Exercise goal ->
Could you output the entries that follow exactly, omitting any pictures they contain?

═════ Exercise data ═════

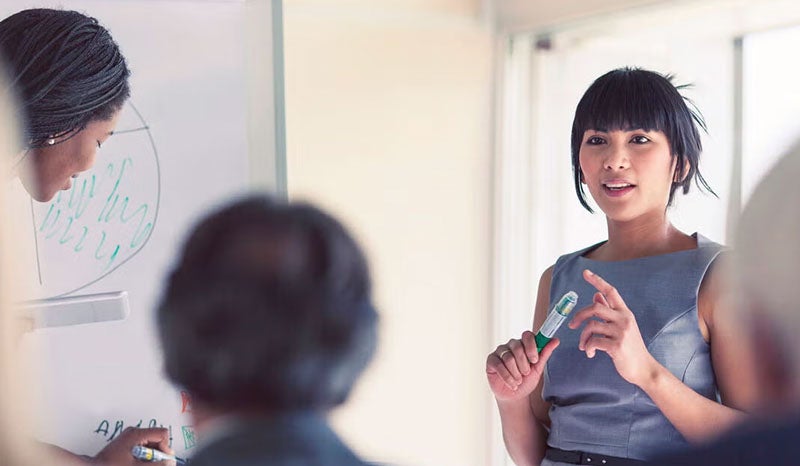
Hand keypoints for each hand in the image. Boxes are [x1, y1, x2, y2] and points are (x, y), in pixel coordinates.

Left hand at [91, 427, 173, 464]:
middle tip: (155, 464)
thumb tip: (170, 463)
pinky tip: (139, 464)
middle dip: (159, 453)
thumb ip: (156, 465)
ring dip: (152, 456)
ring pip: (150, 443)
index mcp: (137, 434)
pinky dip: (144, 456)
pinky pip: (142, 447)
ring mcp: (129, 437)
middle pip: (157, 438)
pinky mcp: (126, 444)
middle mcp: (134, 433)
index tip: (163, 460)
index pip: (162, 433)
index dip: (166, 447)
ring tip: (144, 464)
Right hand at [486, 330, 558, 401]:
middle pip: (517, 347)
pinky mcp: (491, 360)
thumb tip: (556, 340)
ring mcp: (500, 352)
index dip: (531, 347)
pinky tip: (512, 384)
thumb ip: (545, 353)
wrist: (515, 396)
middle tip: (526, 373)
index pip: (527, 335)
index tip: (534, 360)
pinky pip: (499, 366)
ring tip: (518, 381)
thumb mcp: (538, 368)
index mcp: (524, 344)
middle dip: (524, 364)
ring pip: (508, 358)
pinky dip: (507, 378)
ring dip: (516, 373)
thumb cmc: (526, 380)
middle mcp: (511, 345)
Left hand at [568, 269, 658, 386]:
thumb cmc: (631, 347)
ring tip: (584, 346)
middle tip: (572, 325)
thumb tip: (596, 295)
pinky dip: (588, 347)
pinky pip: (593, 341)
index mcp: (625, 313)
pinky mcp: (617, 345)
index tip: (585, 272)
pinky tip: (591, 353)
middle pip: (595, 307)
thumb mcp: (622, 326)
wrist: (644, 368)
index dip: (597, 281)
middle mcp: (624, 319)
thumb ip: (609, 311)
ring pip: (591, 325)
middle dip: (579, 315)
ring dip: (583, 337)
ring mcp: (621, 332)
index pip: (611, 291)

═════

Task answer ->
Hand keypoints for each hand in the image. Boxes are [x1, y1, x2, y2] and points are (x, y), in pixel coordinates.

Left hand at [91, 427, 173, 464]:
middle tip: (155, 464)
thumb tip: (170, 463)
pinky tip: (139, 464)
middle dip: (159, 453)
thumb ip: (156, 465)
ring dip: (152, 456)
ring pip: (150, 443)
index mcp: (137, 434)
pinky dip: (144, 456)
pinky pip: (142, 447)
ring mcp: (129, 437)
middle pip: (157, 438)
pinky mcp: (126, 444)
middle mcp: (134, 433)
index tip: (163, 460)
index pip: (162, 433)
index dip: (166, 447)
ring tip: (144, 464)
Right hand at [486, 330, 558, 401]:
middle pip: (517, 347)
pinky mcp: (491, 360)
thumb tip: (556, 340)
ring mcp: (500, 352)
index dip: (531, 347)
pinky tip: (512, 384)
thumb ip: (545, 353)
wrist: (515, 396)
middle tip: (526, 373)
index pip: (527, 335)
index tip: (534, 360)
pinky pip: (499, 366)
ring tip: (518, 381)
thumb mcp: (538, 368)
index mcp: (524, 344)
middle dip: (524, 364)
ring pip: (508, 358)
pinky dip: (507, 378)
ring dip: (516, 373)
thumb cmc: (526, 380)
middle mcp: (511, 345)
Left hand at [568, 269, 658, 386]:
thumb cmc: (631, 347)
ring tip: (584, 346)
middle tip: (572, 325)
thumb tip: (596, 295)
pinky dip: (588, 347)
pinky pip: (593, 341)
index mcp: (625, 313)
pinky mcp: (617, 345)
index tip: (585, 272)
pinky tip: (591, 353)
middle pip: (595, 307)
thumb mcp: (622, 326)
wrist: (644, 368)
index dip: (597, 281)
middle mcp: (624, 319)
thumb ip: (609, 311)
ring pip: (591, 325)
middle dip: (579, 315)
ring dip: (583, 337)
ring mcp: (621, 332)
index pip: (611, 291)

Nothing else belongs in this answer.